— TASK DETAILS —
Can you copy out the rows below word for word, starting at their first line and ending at the line that contains "order: Boraginales", with both of those lines included?

--- start of TASK DATA ---

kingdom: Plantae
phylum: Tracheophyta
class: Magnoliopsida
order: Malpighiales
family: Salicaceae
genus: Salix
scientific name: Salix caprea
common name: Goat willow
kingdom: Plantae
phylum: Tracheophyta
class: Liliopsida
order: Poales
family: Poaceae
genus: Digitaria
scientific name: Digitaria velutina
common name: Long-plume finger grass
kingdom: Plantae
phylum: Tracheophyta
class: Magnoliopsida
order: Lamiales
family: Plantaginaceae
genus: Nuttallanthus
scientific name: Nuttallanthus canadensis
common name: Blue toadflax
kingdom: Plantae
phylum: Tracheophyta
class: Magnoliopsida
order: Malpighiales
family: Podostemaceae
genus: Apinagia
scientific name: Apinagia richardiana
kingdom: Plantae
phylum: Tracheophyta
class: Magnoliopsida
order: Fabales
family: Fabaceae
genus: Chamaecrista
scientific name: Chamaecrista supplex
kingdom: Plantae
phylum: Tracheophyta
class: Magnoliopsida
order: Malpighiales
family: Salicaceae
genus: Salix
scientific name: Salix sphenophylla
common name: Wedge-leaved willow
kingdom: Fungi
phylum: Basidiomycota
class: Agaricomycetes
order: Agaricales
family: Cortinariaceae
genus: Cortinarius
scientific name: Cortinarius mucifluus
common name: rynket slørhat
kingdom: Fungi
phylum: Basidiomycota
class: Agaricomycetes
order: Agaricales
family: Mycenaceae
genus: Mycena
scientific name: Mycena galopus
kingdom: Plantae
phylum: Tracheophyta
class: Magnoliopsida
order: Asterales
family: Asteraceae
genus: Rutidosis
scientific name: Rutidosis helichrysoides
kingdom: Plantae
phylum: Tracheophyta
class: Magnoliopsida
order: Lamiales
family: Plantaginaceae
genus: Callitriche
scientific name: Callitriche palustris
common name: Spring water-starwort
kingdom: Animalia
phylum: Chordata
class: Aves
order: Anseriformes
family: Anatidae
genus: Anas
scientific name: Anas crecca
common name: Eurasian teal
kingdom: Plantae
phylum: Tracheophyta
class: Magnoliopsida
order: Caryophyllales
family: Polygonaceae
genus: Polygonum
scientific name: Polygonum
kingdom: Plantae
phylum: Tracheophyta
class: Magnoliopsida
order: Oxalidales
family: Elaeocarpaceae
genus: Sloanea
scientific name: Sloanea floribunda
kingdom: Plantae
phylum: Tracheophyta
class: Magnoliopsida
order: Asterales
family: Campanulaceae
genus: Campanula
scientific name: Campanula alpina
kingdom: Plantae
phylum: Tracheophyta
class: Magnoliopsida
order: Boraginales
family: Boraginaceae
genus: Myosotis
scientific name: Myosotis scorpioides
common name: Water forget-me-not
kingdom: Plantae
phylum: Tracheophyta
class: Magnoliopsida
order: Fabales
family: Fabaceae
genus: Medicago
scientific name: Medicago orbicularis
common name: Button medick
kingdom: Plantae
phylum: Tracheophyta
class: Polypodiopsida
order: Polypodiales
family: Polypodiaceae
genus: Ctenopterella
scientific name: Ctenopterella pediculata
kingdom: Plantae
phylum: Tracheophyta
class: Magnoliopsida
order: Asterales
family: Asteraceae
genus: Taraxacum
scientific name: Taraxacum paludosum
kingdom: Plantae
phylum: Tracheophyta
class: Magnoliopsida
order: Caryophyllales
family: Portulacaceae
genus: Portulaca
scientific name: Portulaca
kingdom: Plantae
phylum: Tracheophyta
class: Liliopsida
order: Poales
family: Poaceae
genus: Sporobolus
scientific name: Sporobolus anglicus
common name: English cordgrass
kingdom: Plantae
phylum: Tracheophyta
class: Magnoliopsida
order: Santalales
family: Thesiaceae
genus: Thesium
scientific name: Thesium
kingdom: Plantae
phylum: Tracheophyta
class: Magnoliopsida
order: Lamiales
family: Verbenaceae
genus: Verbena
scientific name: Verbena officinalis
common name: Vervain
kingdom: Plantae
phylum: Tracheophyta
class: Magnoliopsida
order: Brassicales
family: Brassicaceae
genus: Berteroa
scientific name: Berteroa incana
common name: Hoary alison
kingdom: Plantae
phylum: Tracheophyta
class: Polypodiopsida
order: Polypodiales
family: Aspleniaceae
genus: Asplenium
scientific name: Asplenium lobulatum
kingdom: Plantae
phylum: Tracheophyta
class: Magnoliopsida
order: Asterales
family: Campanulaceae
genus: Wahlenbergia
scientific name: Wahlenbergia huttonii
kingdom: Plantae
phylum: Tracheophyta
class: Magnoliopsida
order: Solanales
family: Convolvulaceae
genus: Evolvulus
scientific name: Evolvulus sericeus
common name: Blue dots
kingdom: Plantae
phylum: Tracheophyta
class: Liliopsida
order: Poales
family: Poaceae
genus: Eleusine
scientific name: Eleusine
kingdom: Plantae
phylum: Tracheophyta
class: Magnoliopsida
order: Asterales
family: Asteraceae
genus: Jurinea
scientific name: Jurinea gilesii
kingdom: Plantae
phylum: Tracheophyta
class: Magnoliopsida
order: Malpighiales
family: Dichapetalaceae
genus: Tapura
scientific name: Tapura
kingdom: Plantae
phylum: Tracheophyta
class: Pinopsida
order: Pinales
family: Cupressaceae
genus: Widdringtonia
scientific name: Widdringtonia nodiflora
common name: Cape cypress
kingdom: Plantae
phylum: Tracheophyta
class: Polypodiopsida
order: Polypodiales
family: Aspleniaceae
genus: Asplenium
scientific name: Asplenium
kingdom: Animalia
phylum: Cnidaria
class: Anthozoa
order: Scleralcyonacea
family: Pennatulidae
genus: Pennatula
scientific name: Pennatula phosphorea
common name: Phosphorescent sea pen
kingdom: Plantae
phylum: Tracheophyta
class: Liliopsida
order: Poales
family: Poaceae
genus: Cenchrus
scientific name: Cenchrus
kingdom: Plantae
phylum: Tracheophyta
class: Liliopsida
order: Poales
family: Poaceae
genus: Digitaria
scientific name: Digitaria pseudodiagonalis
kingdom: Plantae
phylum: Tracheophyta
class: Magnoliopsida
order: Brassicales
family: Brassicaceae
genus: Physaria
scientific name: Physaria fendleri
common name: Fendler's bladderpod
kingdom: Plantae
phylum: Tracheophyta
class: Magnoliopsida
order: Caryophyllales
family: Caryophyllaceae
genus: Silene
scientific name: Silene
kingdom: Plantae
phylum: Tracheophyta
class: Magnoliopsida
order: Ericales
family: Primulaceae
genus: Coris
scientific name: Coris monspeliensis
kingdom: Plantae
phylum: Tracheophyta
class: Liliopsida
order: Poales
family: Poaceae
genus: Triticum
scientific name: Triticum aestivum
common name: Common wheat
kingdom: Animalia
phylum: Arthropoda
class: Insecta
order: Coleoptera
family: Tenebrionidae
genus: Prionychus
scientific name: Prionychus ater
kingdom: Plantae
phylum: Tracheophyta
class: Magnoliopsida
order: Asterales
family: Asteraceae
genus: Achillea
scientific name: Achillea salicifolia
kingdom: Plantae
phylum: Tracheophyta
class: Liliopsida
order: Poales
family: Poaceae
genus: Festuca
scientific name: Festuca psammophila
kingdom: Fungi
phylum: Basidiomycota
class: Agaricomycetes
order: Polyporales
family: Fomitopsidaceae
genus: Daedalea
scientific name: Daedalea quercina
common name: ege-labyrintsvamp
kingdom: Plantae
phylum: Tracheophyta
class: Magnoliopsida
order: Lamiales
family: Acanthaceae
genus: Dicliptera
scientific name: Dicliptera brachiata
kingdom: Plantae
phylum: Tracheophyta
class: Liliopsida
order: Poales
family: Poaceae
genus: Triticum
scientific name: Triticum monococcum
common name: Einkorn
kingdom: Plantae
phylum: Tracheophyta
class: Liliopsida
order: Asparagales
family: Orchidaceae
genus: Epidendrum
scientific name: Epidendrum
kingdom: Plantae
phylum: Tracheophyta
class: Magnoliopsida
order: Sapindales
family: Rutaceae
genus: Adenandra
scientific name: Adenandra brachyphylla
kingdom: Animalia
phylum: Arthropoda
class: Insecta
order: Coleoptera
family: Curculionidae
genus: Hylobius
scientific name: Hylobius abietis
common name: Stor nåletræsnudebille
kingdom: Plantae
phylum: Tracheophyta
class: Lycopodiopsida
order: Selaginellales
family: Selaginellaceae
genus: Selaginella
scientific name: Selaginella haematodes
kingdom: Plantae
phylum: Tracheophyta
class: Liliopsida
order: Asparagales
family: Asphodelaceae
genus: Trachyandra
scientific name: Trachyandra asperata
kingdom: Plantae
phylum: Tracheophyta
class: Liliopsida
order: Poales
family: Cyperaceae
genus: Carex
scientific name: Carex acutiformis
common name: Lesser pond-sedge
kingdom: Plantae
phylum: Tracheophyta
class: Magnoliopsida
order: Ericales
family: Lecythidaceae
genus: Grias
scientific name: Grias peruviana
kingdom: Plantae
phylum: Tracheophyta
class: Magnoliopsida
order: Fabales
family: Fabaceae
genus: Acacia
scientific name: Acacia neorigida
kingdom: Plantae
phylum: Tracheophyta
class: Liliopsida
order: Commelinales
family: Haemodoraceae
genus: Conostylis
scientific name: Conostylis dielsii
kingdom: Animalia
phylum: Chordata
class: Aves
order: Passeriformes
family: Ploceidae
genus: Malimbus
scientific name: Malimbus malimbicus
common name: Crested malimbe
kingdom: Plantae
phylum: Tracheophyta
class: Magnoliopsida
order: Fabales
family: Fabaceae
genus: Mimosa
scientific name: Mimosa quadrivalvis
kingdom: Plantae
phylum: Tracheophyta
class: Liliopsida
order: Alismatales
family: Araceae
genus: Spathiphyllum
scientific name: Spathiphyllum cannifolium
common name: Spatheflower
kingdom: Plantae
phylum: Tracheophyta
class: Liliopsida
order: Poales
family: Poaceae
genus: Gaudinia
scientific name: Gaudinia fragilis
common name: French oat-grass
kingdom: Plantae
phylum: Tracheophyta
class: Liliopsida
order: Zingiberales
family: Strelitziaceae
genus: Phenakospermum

--- end of TASK DATA ---

— ANSWER —
kingdom: Plantae
phylum: Tracheophyta
class: Magnoliopsida
order: Malpighiales
family: Salicaceae
genus: Salix
scientific name: Salix caprea
common name: Goat willow
kingdom: Plantae
phylum: Tracheophyta
class: Liliopsida
order: Poales
family: Poaceae
genus: Digitaria
scientific name: Digitaria velutina
common name: Long-plume finger grass
kingdom: Plantae
phylum: Tracheophyta
class: Magnoliopsida
order: Lamiales
family: Plantaginaceae
genus: Nuttallanthus
scientific name: Nuttallanthus canadensis
common name: Blue toadflax
kingdom: Plantae
phylum: Tracheophyta
class: Magnoliopsida
order: Malpighiales
family: Podostemaceae
genus: Apinagia
scientific name: Apinagia richardiana
kingdom: Plantae
phylum: Tracheophyta
class: Magnoliopsida
order: Fabales
family: Fabaceae
genus: Chamaecrista
scientific name: Chamaecrista supplex
kingdom: Plantae
phylum: Tracheophyta
class: Magnoliopsida
order: Malpighiales
family: Salicaceae
genus: Salix
scientific name: Salix sphenophylla
common name: Wedge-leaved willow
kingdom: Fungi
phylum: Basidiomycota
class: Agaricomycetes
order: Agaricales
family: Cortinariaceae
genus: Cortinarius
scientific name: Cortinarius mucifluus
common name: rynket slørhat
kingdom: Fungi
phylum: Basidiomycota
class: Agaricomycetes
order: Agaricales
family: Mycenaceae
genus: Mycena
scientific name: Mycena galopus
kingdom: Plantae
phylum: Tracheophyta
class: Magnoliopsida
order: Asterales
family: Asteraceae
genus: Rutidosis
scientific name: Rutidosis helichrysoides
kingdom: Plantae
phylum: Tracheophyta
class: Magnoliopsida
order: Lamiales
family: Plantaginaceae
genus: Callitriche
scientific name: Callitriche palustris
common name: Spring water-starwort
kingdom: Animalia
phylum: Chordata
class: Aves
order: Anseriformes
family: Anatidae
genus: Anas
scientific name: Anas crecca
common name: Eurasian teal
kingdom: Plantae
phylum: Tracheophyta
class: Magnoliopsida
order: Caryophyllales
family: Polygonaceae
genus: Polygonum
scientific name: Polygonum
kingdom: Plantae
phylum: Tracheophyta
class: Magnoliopsida
order: Oxalidales
family: Elaeocarpaceae
genus: Sloanea
scientific name: Sloanea floribunda
kingdom: Plantae
phylum: Tracheophyta
class: Magnoliopsida
order: Asterales
family: Campanulaceae
genus: Campanula
scientific name: Campanula alpina
kingdom: Plantae
phylum: Tracheophyta
class: Magnoliopsida
order: Boraginales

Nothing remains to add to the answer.